Trade war decimates risk appetite

Clare MacCarthy

Senior Editor, Saxo Bank
Clare MacCarthy first joined Saxo Bank in 2012 to work as a senior editor on TradingFloor.com. Prior to this, she worked as a Denmark-based foreign correspondent for The Economist and the Financial Times and also served as Copenhagen bureau chief for Dow Jones Newswires.

President Donald Trump's decision to slap tariffs on $60 billion worth of  Chinese imports and that country's retaliation with levies of its own has slammed into financial market sentiment, pummeling equities lower and sparking concern about this trade war's impact on economic growth.

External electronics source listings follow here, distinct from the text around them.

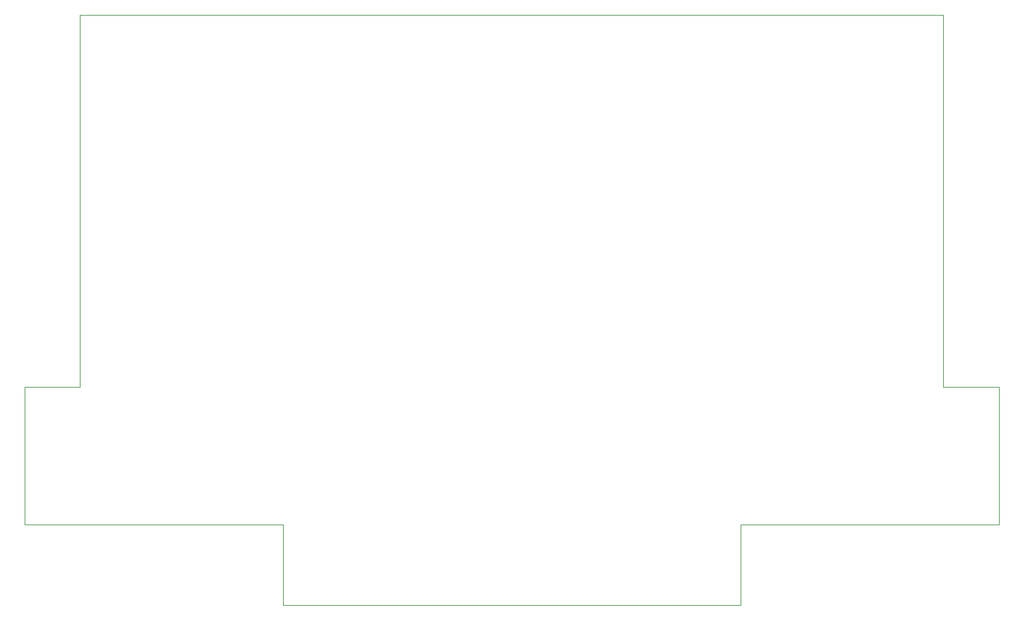
<source format=gbr>
%TF.GenerationSoftware,KiCad,Pcbnew,(6.0.2)*%
%TF.CreationDate,2022-11-25T01:59:39-06:00*%
%TF.ProjectId,Game Genie v1.0,47616d65-2047-4656-9e69-652076312e30,rev?*%
%TF.SameCoordinates,Original*%
%TF.FileFunction,Profile,NP*%
%FSLAX46Y46*%
G04 Gerber Fmt 4.6, Leading zero omitted, Abs format (unit mm)*
G04 Created by KiCad (PCBNEW (6.0.2)) date 2022-11-25 01:59:39*
%MOMM*%
%LPD*%
G01*
G04 APERTURE LIST*
%TA.AperFunction,Profile*%
%ADD10C,0.002000*%
%TD*%
G04 APERTURE END LIST*
D10*
X175048500Y-137668400D02*
X175048500Y-127168400D01*
X81628500Y-127168400D02*
X81628500Y-109168400D01*
X88878500Y-60668400D02*
X201498500Y-60668400D01*
X208748500Y-127168400D02*
X175048500Y-127168400D01*
X201498500Y-109168400D02*
X201498500Y-60668400D01*
X88878500Y-109168400D02*
X81628500Y-109168400D01*
X115328500Y-137668400D02*
X115328500Y-127168400D01*
X175048500Y-137668400D02*
X115328500Y-137668400D01*
X208748500Y-109168400D02*
X208748500Y-127168400D01*
X88878500Y-109168400D02*
X88878500Y-60668400D01*
X115328500Y-127168400D02*
X81628500Y-127168400D01*
X208748500Y-109168400D02*
X201498500Y-109168400D01*
M02*

</source>
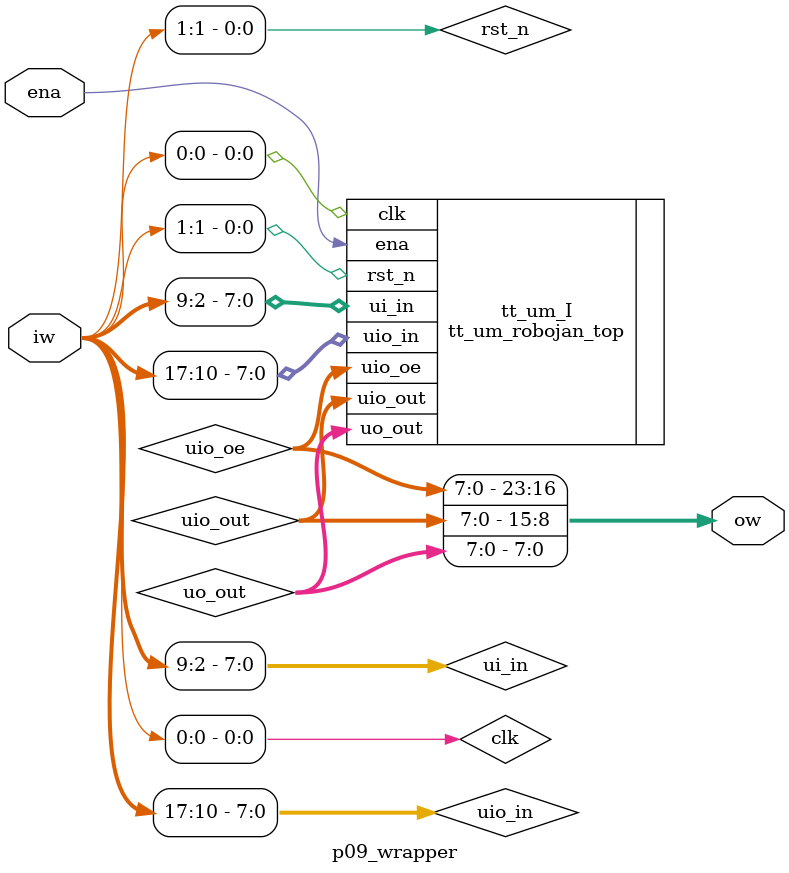
<source format=v>
`default_nettype none

module p09_wrapper (
  input wire ena,
  input wire [17:0] iw,
  output wire [23:0] ow
);

wire [7:0] uio_in;
wire [7:0] uio_out;
wire [7:0] uio_oe;
wire [7:0] uo_out;
wire [7:0] ui_in;
wire clk;
wire rst_n;

assign { uio_in, ui_in, rst_n, clk} = iw;
assign ow = { uio_oe, uio_out, uo_out };

tt_um_robojan_top tt_um_I (
  .uio_in  (uio_in),
  .uio_out (uio_out),
  .uio_oe  (uio_oe),
  .uo_out  (uo_out),
  .ui_in   (ui_in),
  .ena     (ena),
  .clk     (clk),
  .rst_n   (rst_n)
);

endmodule

</source>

The nervous mood has been further exacerbated by news of yet another White House dismissal which saw Trump replacing his national security adviser, HR McMaster, with John Bolton – who is, says Saxo head of forex strategy  John J Hardy, "a noted hawk who made very strong statements about Iran just two days ago".

But for all that, forex markets are remarkably quiet, Hardy says, with the only noteworthy move being a slight advance by the Japanese yen, the usual beneficiary of risk-off flows. On the other hand, Saxo's Global Risk Index reflects the these latest Trump shocks very graphically [chart below] and is heading back lower, Hardy says.

Global Risk Indicator

But equities are taking the brunt of the hit with Asia suffering very steep falls overnight and the rot now spreading to the European open. "We're now down at levels in the S&P 500 where it's getting uncomfortable and if we break below 2,600 then potentially we have a completely new scenario," says Peter Garnry, Saxo's head of equity strategy. "Our stance is to remain cautious and defensive – be careful out there and keep stops tight," he adds.

The trade war is also having an impact on commodities, says Ole Hansen, Saxo's head of commodity strategy: "Commodities depend on primarily one thing and that's global growth because this is what sparks demand." Fears about a fallback in economic growth are most immediately felt in industrial metals while precious metals benefit from their safe-haven status.

Oil is another beneficiary as the possibility of new US sanctions on Iran has sent crude bolting into a technical breakout rally. "Rising global trade tensions risks are impacting global growth and demand but for now the expected renewal of US sanctions against Iran is the main theme influencing the market," Hansen says.